Some diseases have more challenges than others in setting up the infections. Whilst respiratory viruses can be grown and dripped into the nose, other infections get into our bodies through a third organism, called a vector. In the case of schistosomiasis (sometimes called bilharzia), the disease-causing parasites live in snails (the vector) before infecting people. To help develop drugs and vaccines for this neglected tropical disease, researchers have had to learn snail husbandry!

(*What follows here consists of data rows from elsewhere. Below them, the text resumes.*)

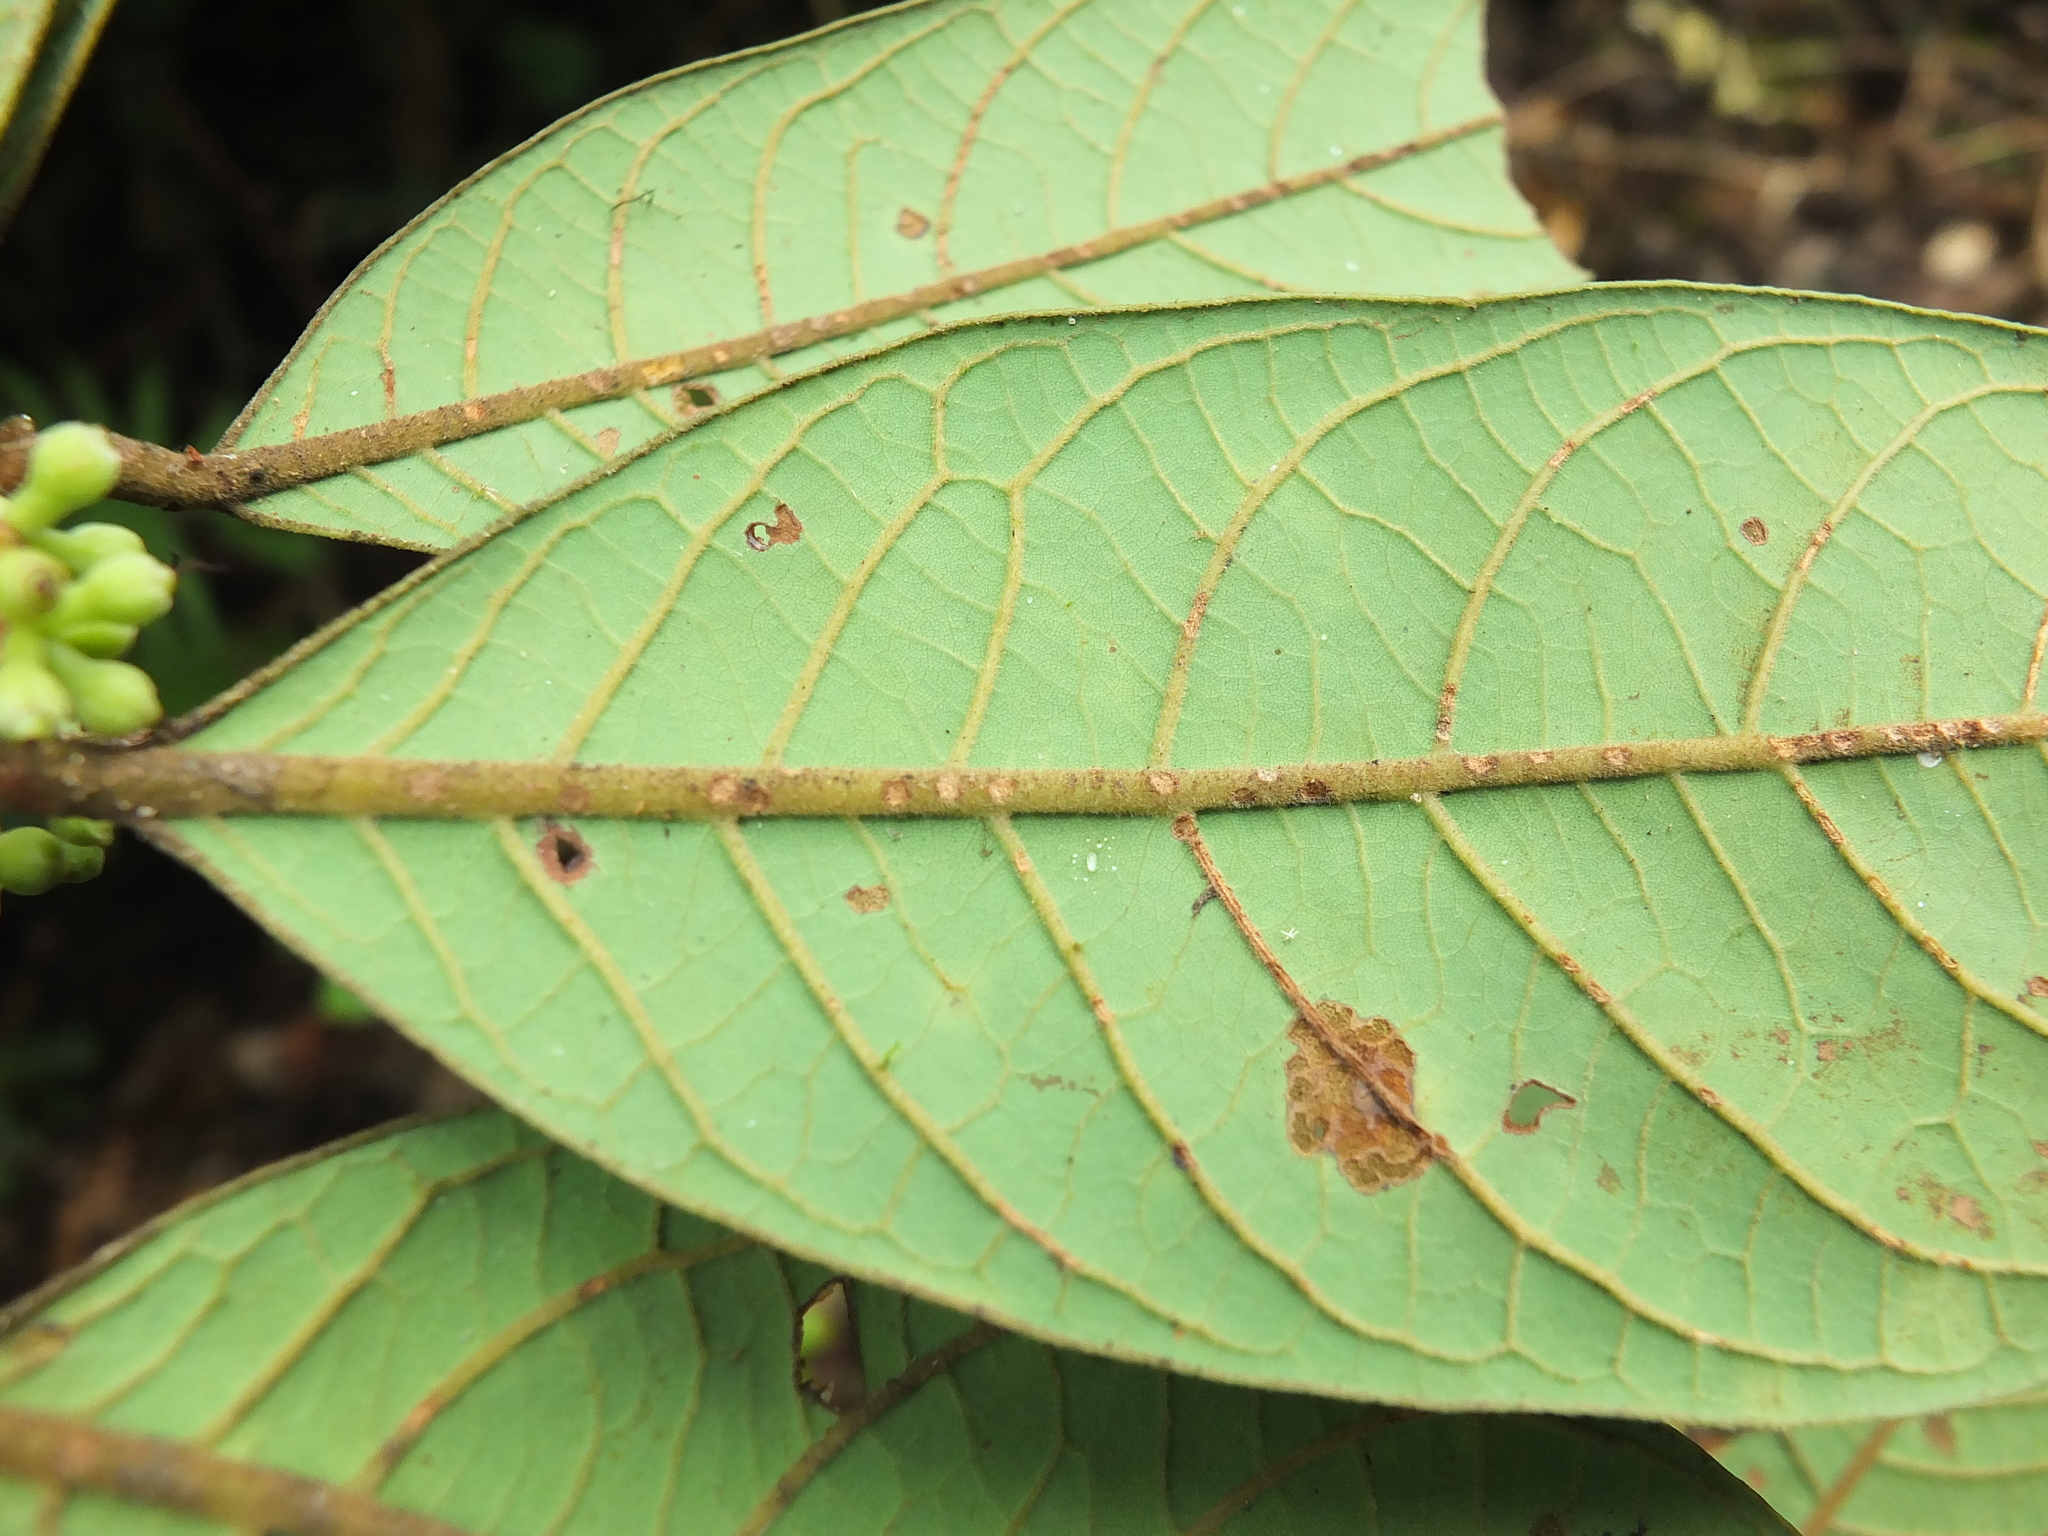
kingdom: Plantae
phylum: Tracheophyta
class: Magnoliopsida
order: Laurales
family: Lauraceae
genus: Litsea
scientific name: Litsea floribunda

Returning to the coronavirus human challenge studies, these look to address both the development of vaccines and improve our understanding about infection. In the earliest results from the Imperial-led study, the team showed symptoms start to develop very fast, on average about two days after contact with the virus. The infection first appears in the throat; infectious virus peaks about five days into infection and, at that stage, is significantly more abundant in the nose than the throat. It was seen that volunteers who had not had COVID-19 before could be infected with an extremely low dose of the virus, which might help to explain why SARS-CoV-2 is so infectious. It can also inform more generally about the behaviour of respiratory viruses. These studies are now progressing to help in the design and testing of the next generation of vaccines and drugs.
As we have seen in the last two years, infections can be extraordinarily disruptive. Studying how they behave, why we get infected and how to prevent this is extremely important – when performed safely and ethically, human infection studies are an important part of our toolkit.
John Tregoning is Reader in Respiratory Infections at the Department of Infectious Disease and has studied the immune responses to vaccination and respiratory infection for over 20 years.